Pre-draft measurables
| Height | Weight | Arm length | Hand span | Wingspan | 40-yard dash | 10-yard split | 20-yard split | 20-yard shuttle | Three-cone drill | Vertical jump | Broad jump | Bench press |
| 6 ft 4+3⁄8 in (1.94 m) | 254 lb (115 kg) | 33+1⁄2 in (0.85 m) | 9+3⁄4 in (0.25 m) | 6 ft 8+1⁄2 in (2.04 m) | 4.59 s | 1.57 s | 2.66 s | 4.27 s | 7.02 s | 34.5 in (0.88 m) | 10 ft 2 in (3.10 m) | 16 reps |
All values from NFL Combine/Pro Day

==NFL career statistics==

Legend
| Bold | Career high |

===Regular season===

| Year | Team | Games |  | Receiving |  |  |  |  | Rushing |  |  |  |  | Fumbles |  |
| GP | GS | Rec | Yds | Y/R | Lng | TD | Att | Yds | Y/A | Lng | TD | Fum | Lost |
| 2019 | BUF | 15 | 11 | 28 | 388 | 13.9 | 49 | 2 | 1 | 9 | 9.0 | 9 | 0 | 0 | 0 |
| 2020 | BUF | 12 | 7 | 24 | 288 | 12.0 | 36 | 3 | — | — | — | — | — | 2 | 2 |
| 2021 | BUF | 15 | 14 | 49 | 587 | 12.0 | 53 | 9 | 0 | 4 | — | 4 | 0 | 0 | 0 |
| 2022 | BUF | 15 | 15 | 48 | 517 | 10.8 | 45 | 6 | — | — | — | — | — | 0 | 0 |
| 2023 | BUF | 12 | 11 | 22 | 186 | 8.5 | 17 | 2 | — | — | — | — | — | 0 | 0 |
| 2024 | BUF | 16 | 13 | 22 | 311 | 14.1 | 39 | 1 | — | — | — | — | — | 0 | 0 |
| 2025 | BUF | 17 | 13 | 36 | 417 | 11.6 | 32 | 4 | — | — | — | — | — | 0 | 0 |
| Career |  | 102 | 84 | 229 | 2,694 | 11.8 | 53 | 27 | 1 | 13 | 13.0 | 9 | 0 | 2 | 2 |

===Postseason===

| Year | Team | Games |  | Receiving |  |  |  |  | Rushing |  |  |  |  | Fumbles |  |
| GP | GS | Rec | Yds | Y/R | Lng | TD | Att | Yds | Y/A | Lng | TD | Fum | Lost |
| 2019 | BUF | 1 | 1 | 1 | 14 | 14.0 | 14 | 0 | — | — | — | — | — | 0 | 0 |
| 2020 | BUF | 3 | 2 | 10 | 65 | 6.5 | 14 | 2 | — | — | — | — | — | 0 | 0 |
| 2021 | BUF | 2 | 2 | 7 | 98 | 14.0 | 38 | 2 | — | — | — | — | — | 0 | 0 |
| 2022 | BUF | 2 | 2 | 8 | 85 | 10.6 | 32 | 1 | — | — | — | — | — | 0 | 0 |
| 2023 | BUF | 2 | 2 | 2 | 13 | 6.5 | 9 | 1 | — | — | — | — | — | 0 | 0 |
| 2024 | BUF | 3 | 3 | 4 | 45 | 11.3 | 25 | 0 | — | — | — | — | — | 0 | 0 |
| 2025 | BUF | 2 | 2 | 6 | 62 | 10.3 | 24 | 0 | — | — | — | — | — | 0 | 0 |
| Career |  | 15 | 14 | 38 | 382 | 10.0 | 38 | 6 | 0 | 0 | 0.0 | 0 | 0 | 0 | 0 |

===Buffalo Bills franchise records===
- Most touchdown receptions by a tight end, season: 9
- Most touchdown receptions by a tight end, career: 26

==Personal life==
Knox is a Christian. Knox has partnered with P.U.N.T. Pediatric Cancer Collaborative, an organization founded by former Bills punter Brian Moorman, to support the organization through various initiatives.

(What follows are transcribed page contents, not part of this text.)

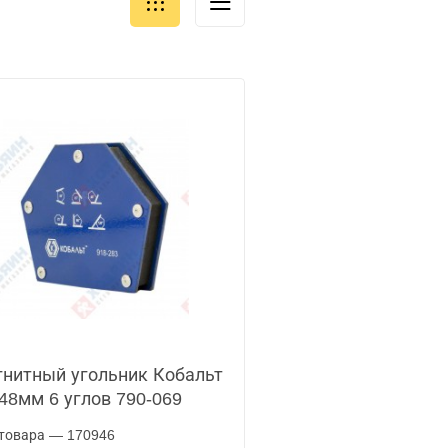
нитный угольник Кобальт
48мм 6 углов 790-069
товара — 170946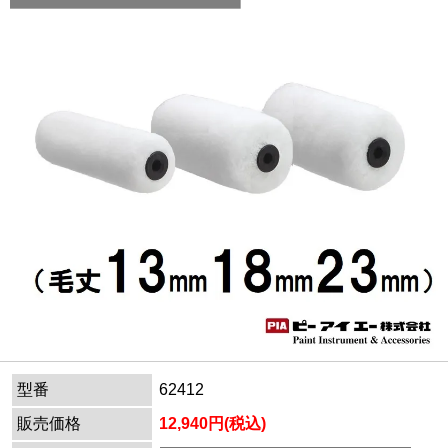
型番
62412
販売価格
12,940円(税込)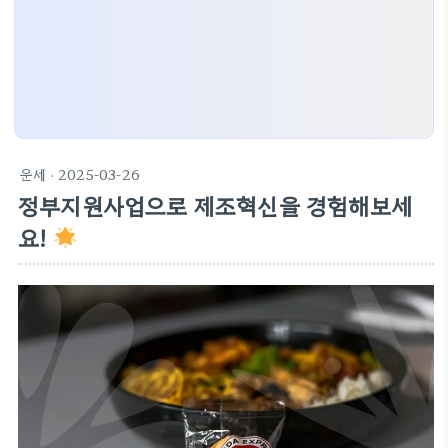
운세
· 2025-03-26
정부지원사업으로 제조혁신을 경험해보세
요!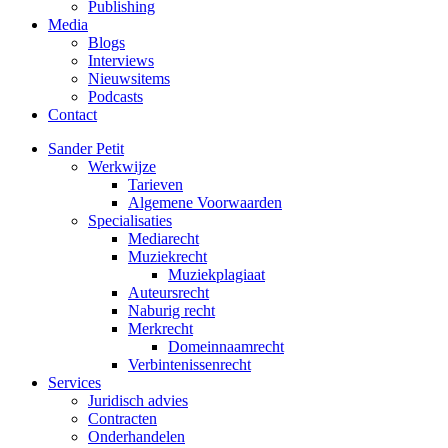
Publishing
Media
Blogs
Interviews
Nieuwsitems
Podcasts
Contact
Sander Petit
Werkwijze
Tarieven
Algemene Voorwaarden
Specialisaties
Mediarecht
Muziekrecht
Muziekplagiaat
Auteursrecht
Naburig recht
Merkrecht
Domeinnaamrecht
Verbintenissenrecht
Services
Juridisch advies
Contracten
Onderhandelen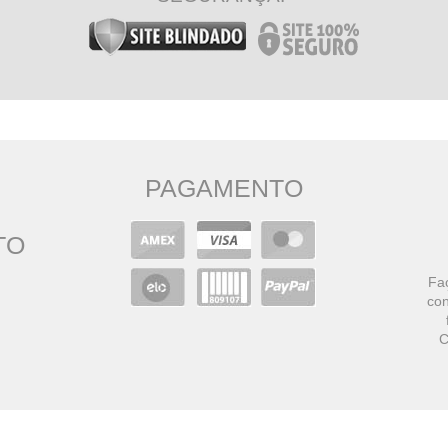
PAGAMENTO
TO
Faç
con
C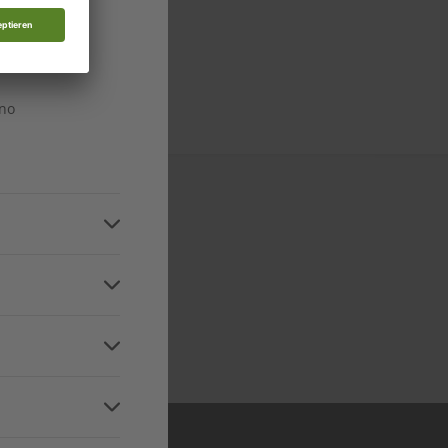
n
n
ino
n
 in allen relevanten
Niveaustufen
and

Knox's younger brother, Luke, played linebacker for the Ole Miss Rebels and was set to play the 2022 season for the Florida International University Panthers as a graduate transfer. Luke Knox died August 17, 2022, following a sudden hospitalization.

On November 30, 2023, Knox became engaged to personal trainer Alex Seefeldt. He announced the engagement via Instagram on December 3. They married in July 2024. Knox and his wife gave birth to a daughter in December 2025, and he honored her birth with a touchdown celebration against the Patriots in week 15 of that season.

Knox made a guest cameo as himself in the 2025 Hallmark Channel original film, Holiday Touchdown: A Bills Love Story.